Welcome to another episode of the Proximal Hamstring Tendinopathy (PHT) podcast! In today’s episode, we’ll be addressing some of the most pressing questions related to PHT. Whether you’re an athlete or not, our goal is to provide you with valuable insights and evidence-based treatments to help you overcome this condition. I’m your host, Brody Sharp, an online physiotherapist, recreational athlete, and someone who has battled PHT personally.

Understanding the Origins of Proximal Hamstring Tendinopathy

Is PHT a 21st-Century Condition?

Julia kicks off our questions by asking whether PHT is a relatively recent condition, amplified by our sedentary lifestyles and hours spent sitting at work. While it’s challenging to pinpoint the exact origins of PHT, Brody shares his insights. He discusses how PHT wasn’t covered in his physiotherapy education, but rather emerged as an area of study in recent years. Brody suggests that PHT may have existed in the past but often went misdiagnosed or misunderstood.

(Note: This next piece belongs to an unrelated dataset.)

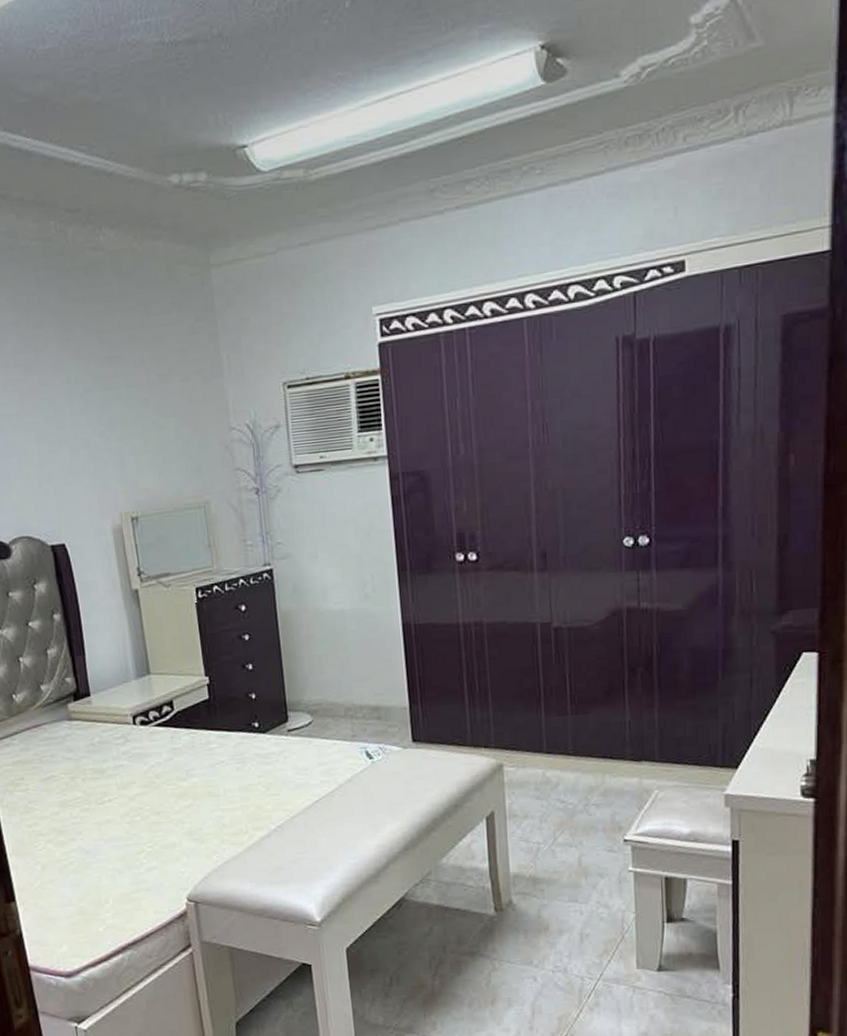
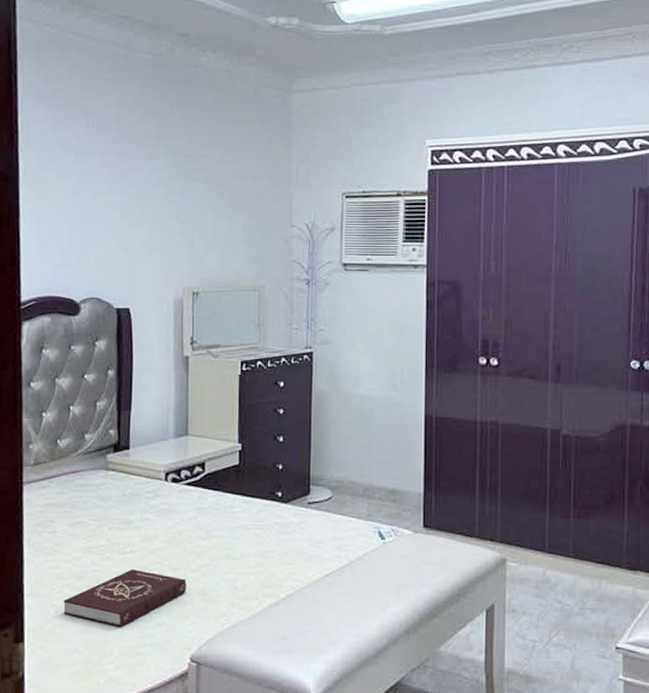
book: none [48,817,173,876] -> present [63,569,186,627]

Assessing the Strength of Your Hamstring Tendon

How to Determine the Strength of Your Tendon

Harvey raises an important question about assessing the strength of the hamstring tendon. Brody explains that determining tendon strength can be complex, involving factors such as irritability and sensitivity. He emphasizes the need to look beyond isolated instances of pain and assess an individual’s overall capacity and response to exercise. Brody also highlights the influence of pain’s complexity and the role of a hypersensitive nervous system.

Post-Recovery Protocol

What to Do After Becoming Pain-Free

Trina seeks guidance on what to do after achieving a pain-free state following PHT rehab. Brody outlines two scenarios: one for individuals with a sedentary lifestyle and another for athletes. For sedentary individuals, the goal is to maintain their current strength and rehab routine. If flare-ups occur due to specific activities, rehab frequency can temporarily increase. For athletes, the emphasis is on continuing to progress strength and conditioning to meet athletic demands while periodically adjusting rehab intensity and frequency.

Muscle Belly Pain and PHT

Understanding Pain in the Muscle Belly

Jen inquires about experiencing pain in the mid-portion of the hamstring muscle, separate from the high tendon attachment. Brody suggests that while it is relatively uncommon, it’s not unheard of. He discusses the possibility of sciatic nerve involvement or overworked hamstring muscles due to rehab. Brody advises treating it as PHT initially but widening the scope if symptoms persist to consider other diagnostic tests.


In this episode, we’ve delved into various aspects of PHT, from its origins and assessment to post-recovery protocols and muscle belly pain. Remember, PHT is a complex condition, and individual experiences may vary. If you have questions or concerns about your specific case, it’s always a good idea to consult with a healthcare professional.